Я опускаю в журнальном варианте конкретные соображения, высказанные в ответ на эту ошеломляющую глухоту к человеческой драме; да и дело сейчас не в нашем разногласии, пусть и коренном, а в мелочи. Речь идет о том, как мое неверное понимание элегии подано С. Бочаровым рядом с его верным. Сделано это так: все мое “разветвленное размышление”, составляющее центр довольно объемистой работы, мимоходом отчуждено моим оппонентом в несколько слов, красноречивых, как пожатие плечами:
“Воздвигается сложное построение с метафизическими заглядами , но все кажется, у Пушкина проще: мы узнаем о печальном законе...” — и т. д., см. выше.
Надо отдать справедливость — сказано сильно: одно колоритное словечко “загляды”, а как много благодаря ему умещается в лапидарную формулу: тут и громоздкая тщета “воздвигнутого”, и сдержанная ирония, и легкая досада человека, которому долго докучали вздором.
Скажу от чистого сердца: я принял это (написав уже что-то около полутора печатных листов) без малейшей обиды, напротив, с облегчением. Мне стала понятна природа этой критики — отчужденной, монологической, или, пользуясь современным термином, бесконтактной; я уразумел наконец, что я здесь лишний, что напрасно воображал себя участником диалога, — и вскоре оставил свой полемический подвиг.
Разгадка недоумений оказалась проста. Именно: то, что бесконечно волнует в Пушкине, в поэтическом слове меня, совершенно не интересно моему оппоненту.

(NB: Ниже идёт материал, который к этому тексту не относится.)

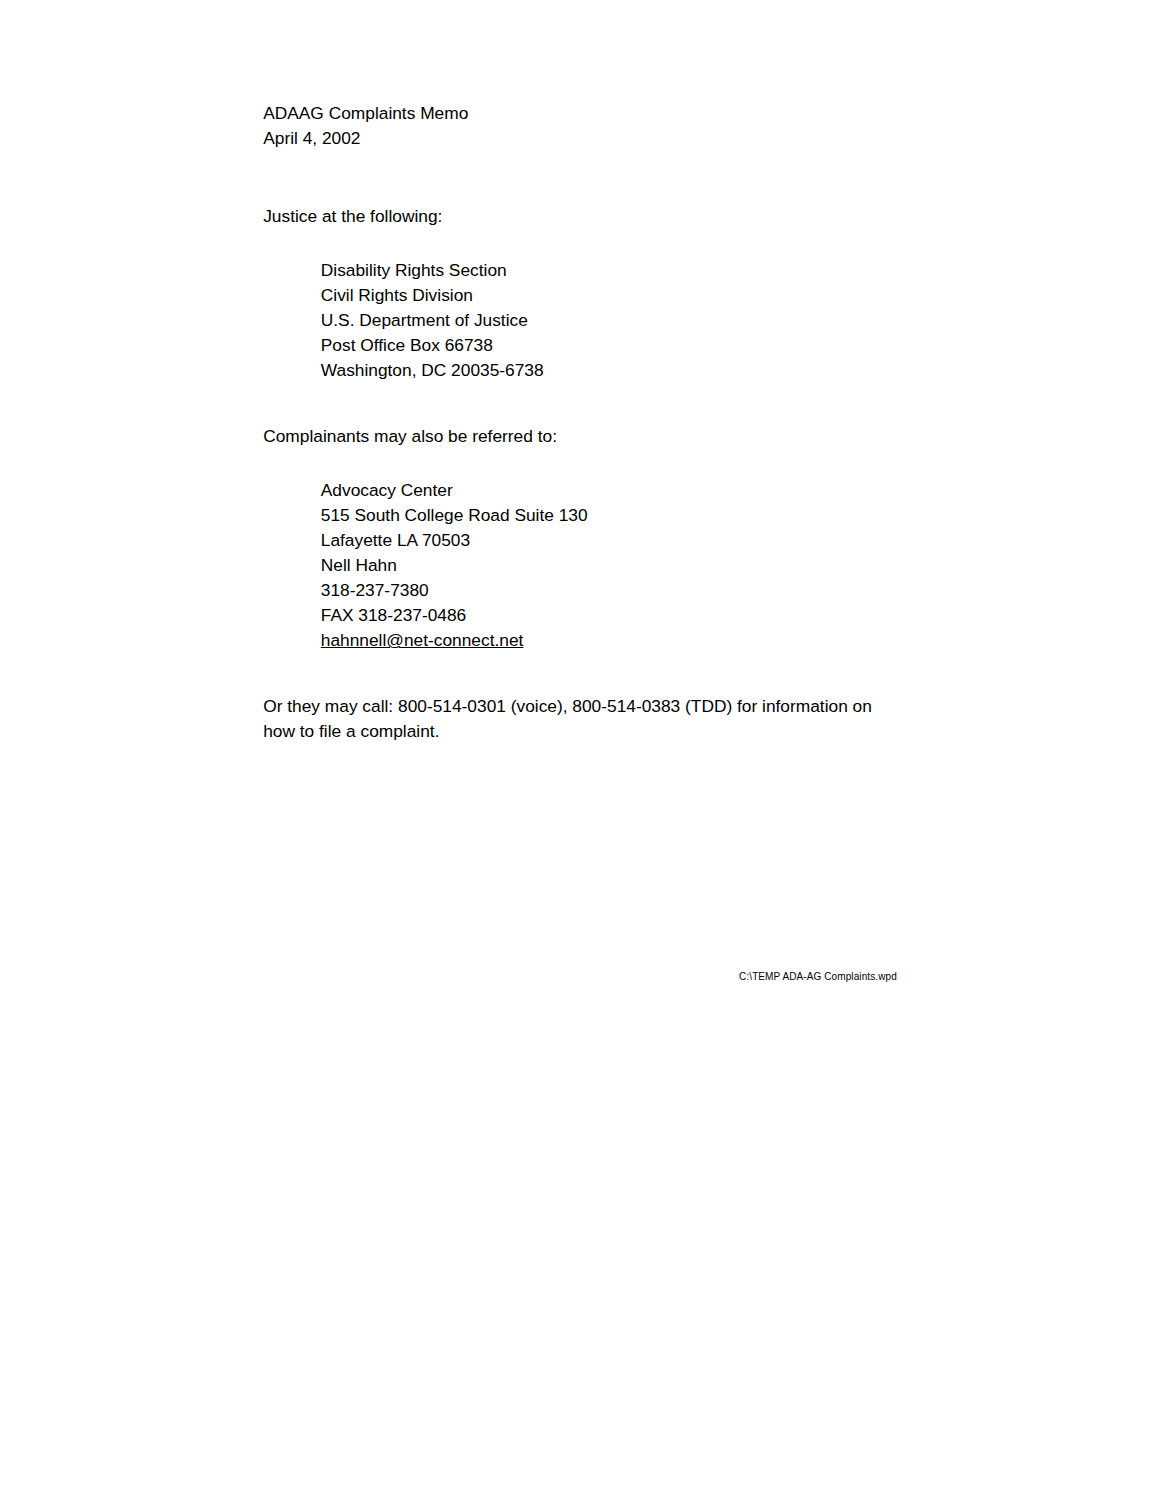ADAAG Complaints Memo
April 4, 2002
Justice at the following:
Disability Rights Section
Civil Rights Division
U.S. Department of Justice
Post Office Box 66738
Washington, DC 20035-6738
Complainants may also be referred to:
Advocacy Center
515 South College Road Suite 130
Lafayette LA 70503
Nell Hahn
318-237-7380
FAX 318-237-0486
hahnnell@net-connect.net
Or they may call: 800-514-0301 (voice), 800-514-0383 (TDD) for information on how to file a complaint.
C:\TEMP ADA-AG Complaints.wpd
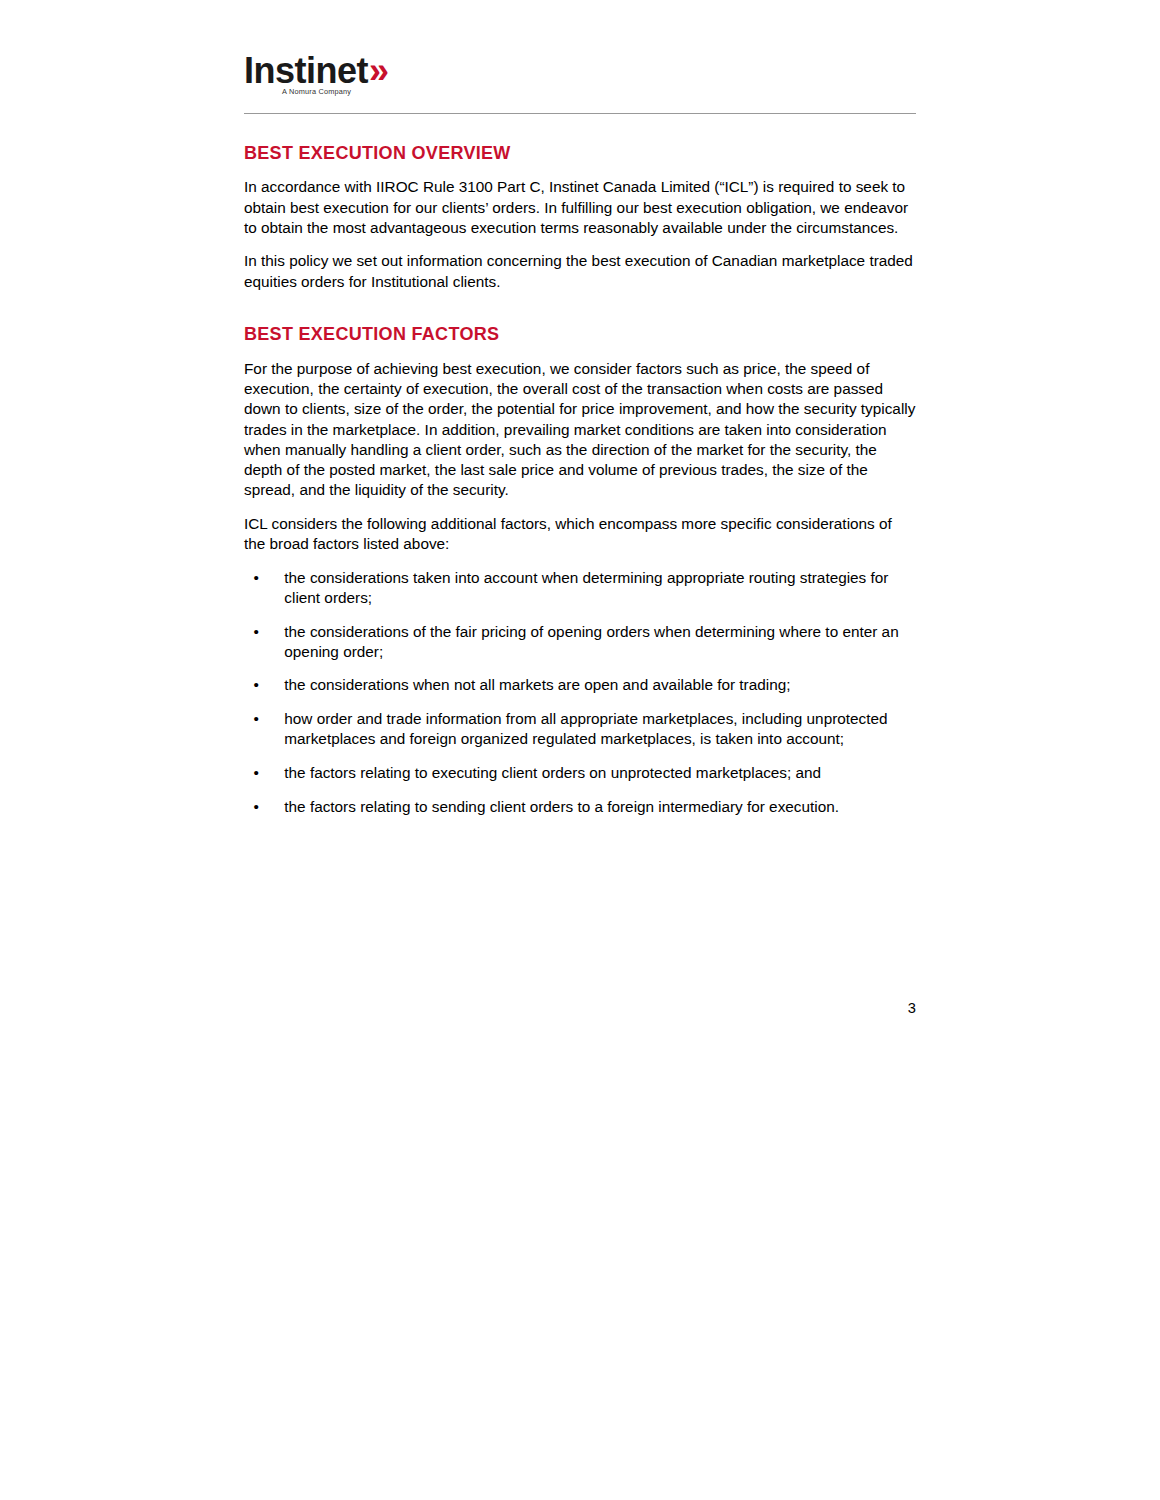Instinet»
A Nomura Company
BEST EXECUTION OVERVIEW
In accordance with IIROC Rule 3100 Part C, Instinet Canada Limited (“ICL”) is required to seek to obtain best execution for our clients’ orders. In fulfilling our best execution obligation, we endeavor to obtain the most advantageous execution terms reasonably available under the circumstances.
In this policy we set out information concerning the best execution of Canadian marketplace traded equities orders for Institutional clients.
BEST EXECUTION FACTORS
For the purpose of achieving best execution, we consider factors such as price, the speed of execution, the certainty of execution, the overall cost of the transaction when costs are passed down to clients, size of the order, the potential for price improvement, and how the security typically trades in the marketplace. In addition, prevailing market conditions are taken into consideration when manually handling a client order, such as the direction of the market for the security, the depth of the posted market, the last sale price and volume of previous trades, the size of the spread, and the liquidity of the security.
ICL considers the following additional factors, which encompass more specific considerations of the broad factors listed above:
the considerations taken into account when determining appropriate routing strategies for client orders;
the considerations of the fair pricing of opening orders when determining where to enter an opening order;
the considerations when not all markets are open and available for trading;
how order and trade information from all appropriate marketplaces, including unprotected marketplaces and foreign organized regulated marketplaces, is taken into account;
the factors relating to executing client orders on unprotected marketplaces; and
the factors relating to sending client orders to a foreign intermediary for execution.
3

Это не в упрек ему. Многие вещи, сказал Козьма Прутков, нам непонятны не потому, что наши понятия слабы, но потому, что сии вещи не входят в круг наших понятий; но почему, думал я, не волнующее моего оппонента тем самым и “небезобидно”, подлежит разгрому и запрету?
Отвечать по Фонвизину: то вздор, что не интересно моему оппоненту, — было бы и неуместно, и вульгарно; но, каюсь, что-то похожее мне чудилось. Вдруг осмыслилось, что мой критик читает Пушкина так же, как и меня недостойного: принципиально внеконтекстно, не заглядывая внутрь — той же, скажем, элегии: о чем она, что там в ней происходит, — а скользя над образующими “дивную гармонию” сучками и задоринками, словно эта “печальная” поверхность так же гладка, как “дорога зимняя” в “Онегине”. Выражаясь упрощенно, меня волнует, что Пушкин переживает и говорит, а С. Бочарова — как Пушкин поет.
Впрочем, каждому свое. Но нельзя пройти мимо того, что я не могу назвать иначе как догматикой. “Сомнительное дело, — пишет С. Бочаров, — не от жизни поэта восходить к его поэзии, но из текстов вычитывать его душу”. Это полновесный догмат. Мой оппонент велит мне исповедовать старый добрый детерминистский принцип, до блеска отполированный марксистским литературоведением, и послушно применять его к творчеству поэта, внятно сказавшего о присутствии в “заветной лире”, то бишь в “текстах”, именно его “души”. Кому-то это может быть неинтересно, но что же “сомнительного” в желании услышать “душу” — ведь с ее-то присутствием в “текстах” поэт и связывает свою славу в “подлунном мире”?
Другой догмат касается “природы лирики”: лирика запечатлевает “моментально и объемно мир и правду поэта”. Не мир и правду собственно , а только “мир и правду поэта ”; и обязательно “моментально”; иначе, мол, не бывает. Ну а если бывает — например, у Пушкина? — как иначе понимать, скажем, неслыханные его лирические черновики, варианты — процесс, растянутый порой на годы? а если для Пушкина “правды поэта” мало и он хочет большего? Вдруг он не укладывается в эту — в других случаях приемлемую — типологию, он, слишком объективный, чтобы быть лириком (И. Киреевский)?
Есть и другие незыблемые положения. Не останавливаясь на них здесь, замечу: поистине догматизм подстерегает нас на каждом шагу. И неизвестно, что хуже: религия, ставшая идеологией, или идеология, превратившаяся в религию. Когда все, что связано с желанием услышать в “дивной гармонии” человеческий голос ее творца, почти рефлекторно отталкивается как “идеологическое” (еще одна составляющая указанной выше догматики), остается лишь сказать: по вере вашей да будет вам.